Text section ->
General characteristics
- Class & type: Bagaduce-class fleet tug
- Displacement: 969 long tons (985 t)
- Length: 156 ft 8 in (47.75 m)
- Beam: 30 ft 2 in (9.19 m)
- Draft: 14 ft 7 in (4.45 m)
- Speed: 13 kn (15 mph; 24 km/h)
- Complement: 61
- Armament: 2 × 3 in (76 mm) guns

= USS Keosanqua (AT-38) =

Tugboat of the United States Navy

The first USS Keosanqua (AT-38) was launched 26 February 1920 by Staten Island Shipbuilding Company, Port Richmond, New York; and commissioned 9 December 1920 at New York Navy Yard.

Departing New York on 2 February 1921, Keosanqua sailed for Hawaii via Charleston, the Panama Canal, and San Diego. Arriving Pearl Harbor on 16 April 1921, the tug was based at the Navy Yard there, towing ships and targets until she decommissioned on 8 June 1922.

Given information ->

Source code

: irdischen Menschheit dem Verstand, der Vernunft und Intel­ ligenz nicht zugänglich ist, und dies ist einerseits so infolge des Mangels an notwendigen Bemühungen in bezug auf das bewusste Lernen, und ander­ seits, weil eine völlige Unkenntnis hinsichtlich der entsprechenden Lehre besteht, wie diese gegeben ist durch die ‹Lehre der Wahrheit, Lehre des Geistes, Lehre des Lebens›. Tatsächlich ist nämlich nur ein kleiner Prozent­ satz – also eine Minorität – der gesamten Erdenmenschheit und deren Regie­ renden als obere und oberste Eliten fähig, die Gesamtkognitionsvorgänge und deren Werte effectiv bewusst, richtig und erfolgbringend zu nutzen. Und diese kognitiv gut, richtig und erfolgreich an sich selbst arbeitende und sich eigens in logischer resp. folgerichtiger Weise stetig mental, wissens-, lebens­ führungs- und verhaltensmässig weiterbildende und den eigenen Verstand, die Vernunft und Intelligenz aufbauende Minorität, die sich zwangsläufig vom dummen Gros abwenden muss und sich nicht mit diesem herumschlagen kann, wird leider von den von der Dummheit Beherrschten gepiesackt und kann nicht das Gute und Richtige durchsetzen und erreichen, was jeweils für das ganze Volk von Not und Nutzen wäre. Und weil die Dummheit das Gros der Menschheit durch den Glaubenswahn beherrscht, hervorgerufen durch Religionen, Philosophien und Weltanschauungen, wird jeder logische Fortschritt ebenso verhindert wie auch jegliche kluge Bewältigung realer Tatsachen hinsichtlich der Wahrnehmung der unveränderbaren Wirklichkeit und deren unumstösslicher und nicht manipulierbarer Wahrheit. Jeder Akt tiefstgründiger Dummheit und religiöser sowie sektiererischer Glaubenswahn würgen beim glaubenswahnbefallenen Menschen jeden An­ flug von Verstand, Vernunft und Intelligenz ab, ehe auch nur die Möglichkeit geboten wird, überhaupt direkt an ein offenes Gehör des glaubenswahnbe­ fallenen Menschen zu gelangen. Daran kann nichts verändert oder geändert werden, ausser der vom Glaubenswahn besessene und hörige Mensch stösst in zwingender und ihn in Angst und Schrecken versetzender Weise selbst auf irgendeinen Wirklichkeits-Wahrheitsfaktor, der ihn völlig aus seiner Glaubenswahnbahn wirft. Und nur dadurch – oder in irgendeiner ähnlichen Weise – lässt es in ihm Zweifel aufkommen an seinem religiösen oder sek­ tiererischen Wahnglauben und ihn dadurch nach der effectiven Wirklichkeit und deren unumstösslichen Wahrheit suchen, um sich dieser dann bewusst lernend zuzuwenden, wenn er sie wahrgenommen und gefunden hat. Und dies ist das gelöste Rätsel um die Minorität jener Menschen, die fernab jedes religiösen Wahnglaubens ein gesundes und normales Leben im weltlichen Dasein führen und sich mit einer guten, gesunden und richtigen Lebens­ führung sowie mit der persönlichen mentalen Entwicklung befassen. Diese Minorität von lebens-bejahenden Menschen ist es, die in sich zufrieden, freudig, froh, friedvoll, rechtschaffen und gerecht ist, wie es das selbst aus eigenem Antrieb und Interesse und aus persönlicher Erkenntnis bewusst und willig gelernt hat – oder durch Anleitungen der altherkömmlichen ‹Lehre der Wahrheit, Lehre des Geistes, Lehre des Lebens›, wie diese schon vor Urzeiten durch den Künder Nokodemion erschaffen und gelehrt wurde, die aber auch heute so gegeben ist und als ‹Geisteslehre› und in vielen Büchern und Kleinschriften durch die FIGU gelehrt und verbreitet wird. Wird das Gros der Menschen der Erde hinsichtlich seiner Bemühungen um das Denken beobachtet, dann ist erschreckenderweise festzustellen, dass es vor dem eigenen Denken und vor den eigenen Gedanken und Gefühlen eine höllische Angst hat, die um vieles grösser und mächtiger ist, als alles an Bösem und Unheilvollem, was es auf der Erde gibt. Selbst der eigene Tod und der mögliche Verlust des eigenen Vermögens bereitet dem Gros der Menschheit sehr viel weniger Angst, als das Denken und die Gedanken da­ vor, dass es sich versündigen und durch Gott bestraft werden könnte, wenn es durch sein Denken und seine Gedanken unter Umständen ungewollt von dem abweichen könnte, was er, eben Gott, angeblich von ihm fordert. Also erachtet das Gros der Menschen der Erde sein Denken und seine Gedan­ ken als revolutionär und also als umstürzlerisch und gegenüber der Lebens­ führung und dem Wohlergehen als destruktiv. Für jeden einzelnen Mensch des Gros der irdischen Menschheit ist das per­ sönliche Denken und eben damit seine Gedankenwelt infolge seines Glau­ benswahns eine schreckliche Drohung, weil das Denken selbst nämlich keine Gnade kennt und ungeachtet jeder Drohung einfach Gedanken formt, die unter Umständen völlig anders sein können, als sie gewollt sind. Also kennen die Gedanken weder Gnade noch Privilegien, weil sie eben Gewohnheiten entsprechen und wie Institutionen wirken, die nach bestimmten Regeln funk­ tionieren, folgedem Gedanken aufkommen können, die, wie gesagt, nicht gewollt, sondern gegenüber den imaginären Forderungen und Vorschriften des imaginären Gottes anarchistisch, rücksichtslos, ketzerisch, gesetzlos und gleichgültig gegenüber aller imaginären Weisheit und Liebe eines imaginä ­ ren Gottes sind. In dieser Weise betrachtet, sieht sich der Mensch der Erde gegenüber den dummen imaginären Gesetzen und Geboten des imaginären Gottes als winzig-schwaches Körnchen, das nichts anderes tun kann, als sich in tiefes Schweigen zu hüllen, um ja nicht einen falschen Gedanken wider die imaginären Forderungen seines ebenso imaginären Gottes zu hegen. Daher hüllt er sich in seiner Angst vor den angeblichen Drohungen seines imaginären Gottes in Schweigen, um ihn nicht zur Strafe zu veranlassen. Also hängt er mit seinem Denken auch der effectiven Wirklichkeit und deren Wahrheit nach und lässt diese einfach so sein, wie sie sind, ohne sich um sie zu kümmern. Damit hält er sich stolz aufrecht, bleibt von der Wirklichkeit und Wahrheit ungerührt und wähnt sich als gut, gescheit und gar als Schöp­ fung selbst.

Activity -> Can you continue the text about USS Keosanqua (AT-38) from where it stops?

Written answer ->
Keosanqua recommissioned at Pearl Harbor on 1 July 1934. During the remainder of 1934, she operated with Submarine Squadron 4 (SubRon 4), towing targets and retrieving torpedoes; she provided similar services for SubRon 9 the following year. Duty with submarines continued until January 1938, when she commenced towing operations with the Pacific Fleet, participating in joint Army-Navy maneuvers off Oahu during May 1939. She was assigned to the Navy Yard, Pearl Harbor, on 29 January 1940 for harbor tug duty.

On 7 December 1941, Keosanqua was taking over a tow from southwest of the entrance to Pearl Harbor when the infamous Japanese raid began. Attacked by enemy planes which bombed and strafed the ship, she promptly opened fire with her machine guns. During the attack, she coolly completed the transfer of the tow and proceeded to Honolulu unharmed. After the raid, she operated as a salvage tug, swept for mines, and searched for enemy submarines. She departed on 21 December 1943 for towing duty in the central Pacific.

Assigned to ServRon 4, she arrived Funafuti, Ellice Islands, on 4 January 1944 for harbor duty. Proceeding in convoy en route to the Marshalls on 28 February, she reached Kwajalein on 8 March and joined ServRon 10 on 17 March; then departed on 1 April for Eniwetok with a barge of aviation gasoline in tow. She arrived on 4 April and commenced operations as harbor tug, station ship, and harbor pilot-training ship.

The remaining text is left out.